It was a journey that was once looked upon with dread. Now, it takes barely half an hour to leave Rajasthan’s Dholpur behind, cross the Chambal River, and speed down to Morena on a highway cutting through the ravines. The dacoits of the region now live on only in OTT platforms and Bollywood.
Just past Morena, a road leads off the highway through the Dimani constituency where Narendra Singh Tomar, the union minister for agriculture, finds himself in the unfamiliar position of having to contest a state legislative election for the first time in 20 years. As the man who presided over the farm laws, he is the most prominent of the seven members of the Lok Sabha, including no less than three union ministers, that the Bharatiya Janata Party has deployed in Madhya Pradesh’s assembly elections.
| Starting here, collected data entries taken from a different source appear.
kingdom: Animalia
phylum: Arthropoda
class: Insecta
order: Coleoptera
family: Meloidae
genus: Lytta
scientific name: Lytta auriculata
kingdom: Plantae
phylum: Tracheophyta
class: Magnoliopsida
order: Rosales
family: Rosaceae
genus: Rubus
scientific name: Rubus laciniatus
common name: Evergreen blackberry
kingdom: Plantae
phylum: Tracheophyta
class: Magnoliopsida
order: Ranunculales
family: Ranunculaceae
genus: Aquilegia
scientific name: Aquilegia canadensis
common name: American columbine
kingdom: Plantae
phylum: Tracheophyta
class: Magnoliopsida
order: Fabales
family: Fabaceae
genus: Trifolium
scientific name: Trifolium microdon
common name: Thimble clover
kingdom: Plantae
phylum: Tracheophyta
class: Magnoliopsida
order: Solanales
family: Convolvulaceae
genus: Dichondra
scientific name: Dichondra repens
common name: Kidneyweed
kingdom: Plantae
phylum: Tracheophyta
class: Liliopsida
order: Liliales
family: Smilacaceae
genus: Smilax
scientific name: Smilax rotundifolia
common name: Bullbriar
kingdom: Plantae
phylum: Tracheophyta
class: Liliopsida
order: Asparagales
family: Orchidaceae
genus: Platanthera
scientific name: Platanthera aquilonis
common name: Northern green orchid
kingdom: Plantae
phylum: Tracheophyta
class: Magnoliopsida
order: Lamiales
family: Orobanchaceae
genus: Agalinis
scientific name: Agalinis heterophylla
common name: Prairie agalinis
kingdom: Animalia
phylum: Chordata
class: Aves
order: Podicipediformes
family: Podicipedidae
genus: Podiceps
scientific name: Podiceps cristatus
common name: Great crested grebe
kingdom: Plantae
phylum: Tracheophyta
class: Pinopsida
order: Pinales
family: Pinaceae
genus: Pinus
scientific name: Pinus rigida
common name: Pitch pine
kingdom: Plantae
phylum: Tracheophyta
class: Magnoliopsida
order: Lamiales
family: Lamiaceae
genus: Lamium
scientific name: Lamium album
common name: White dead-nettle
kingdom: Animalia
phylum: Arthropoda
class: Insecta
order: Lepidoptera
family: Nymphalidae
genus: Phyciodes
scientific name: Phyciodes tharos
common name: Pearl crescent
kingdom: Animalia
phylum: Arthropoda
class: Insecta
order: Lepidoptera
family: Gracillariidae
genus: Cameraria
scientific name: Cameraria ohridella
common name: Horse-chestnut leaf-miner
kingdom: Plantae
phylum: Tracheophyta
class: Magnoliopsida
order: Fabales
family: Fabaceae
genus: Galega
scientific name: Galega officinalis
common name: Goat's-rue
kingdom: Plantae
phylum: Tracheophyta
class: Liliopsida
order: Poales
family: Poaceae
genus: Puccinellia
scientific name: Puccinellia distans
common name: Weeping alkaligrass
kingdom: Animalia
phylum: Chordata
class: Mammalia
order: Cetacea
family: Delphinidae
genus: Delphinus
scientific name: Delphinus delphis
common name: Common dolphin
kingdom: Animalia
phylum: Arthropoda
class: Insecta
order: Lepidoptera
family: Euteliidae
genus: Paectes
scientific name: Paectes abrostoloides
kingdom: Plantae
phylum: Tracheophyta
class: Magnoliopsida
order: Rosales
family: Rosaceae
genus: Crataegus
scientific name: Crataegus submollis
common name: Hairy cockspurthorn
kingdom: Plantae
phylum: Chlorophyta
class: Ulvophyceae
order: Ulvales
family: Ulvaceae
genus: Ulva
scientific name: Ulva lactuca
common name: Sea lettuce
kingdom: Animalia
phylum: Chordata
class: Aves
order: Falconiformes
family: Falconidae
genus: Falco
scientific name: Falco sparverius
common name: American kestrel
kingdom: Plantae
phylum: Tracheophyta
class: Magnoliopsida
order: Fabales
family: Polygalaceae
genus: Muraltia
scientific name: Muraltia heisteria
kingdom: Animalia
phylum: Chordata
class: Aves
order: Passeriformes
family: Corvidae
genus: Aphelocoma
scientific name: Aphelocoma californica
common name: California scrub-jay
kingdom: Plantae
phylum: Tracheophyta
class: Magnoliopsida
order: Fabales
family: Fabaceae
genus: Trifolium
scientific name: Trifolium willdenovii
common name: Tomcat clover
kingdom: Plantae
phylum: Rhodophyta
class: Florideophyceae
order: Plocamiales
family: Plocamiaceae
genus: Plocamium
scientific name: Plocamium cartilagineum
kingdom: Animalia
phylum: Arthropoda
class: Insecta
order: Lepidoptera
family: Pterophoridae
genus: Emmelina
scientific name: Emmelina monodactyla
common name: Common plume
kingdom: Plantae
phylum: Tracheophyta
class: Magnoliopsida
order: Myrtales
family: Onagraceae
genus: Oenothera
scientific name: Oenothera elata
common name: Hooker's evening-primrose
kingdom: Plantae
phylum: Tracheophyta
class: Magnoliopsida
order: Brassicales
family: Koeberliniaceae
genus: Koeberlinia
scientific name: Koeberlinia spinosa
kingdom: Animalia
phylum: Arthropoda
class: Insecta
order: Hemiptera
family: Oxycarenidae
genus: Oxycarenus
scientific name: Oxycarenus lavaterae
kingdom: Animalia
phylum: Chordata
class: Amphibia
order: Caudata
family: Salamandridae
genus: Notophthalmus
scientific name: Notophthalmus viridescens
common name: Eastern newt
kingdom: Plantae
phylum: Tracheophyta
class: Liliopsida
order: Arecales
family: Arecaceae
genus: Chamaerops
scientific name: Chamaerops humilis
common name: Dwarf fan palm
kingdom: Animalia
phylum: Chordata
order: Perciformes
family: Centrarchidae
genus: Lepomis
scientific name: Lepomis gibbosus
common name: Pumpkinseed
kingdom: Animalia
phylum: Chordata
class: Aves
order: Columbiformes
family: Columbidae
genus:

In his constituency, people joke that he was appointed to screen candidates for the elections in the Chambal region—the electorally crucial northern region of the state below the Chambal River—and ended up finding himself in the fray, like a cricket selector who has to end up playing a T20 match. Tomar supporters favour the idea that he has been picked as a chief ministerial replacement for Shivraj Singh Chouhan, in the eventuality of the BJP forming a government by the many means the party has perfected. But this is a stretch. It may apply to a leader like Prahlad Patel, who hails from an Other Backward Classes community, or a Scheduled Tribes leader like Faggan Singh Kulaste, both of whom are among the seven members of parliament deployed in the state. But the BJP is unlikely to be seen replacing a four-term OBC chief minister with a Thakur like Tomar—particularly at a time when the issue of a national caste census continues to gain prominence.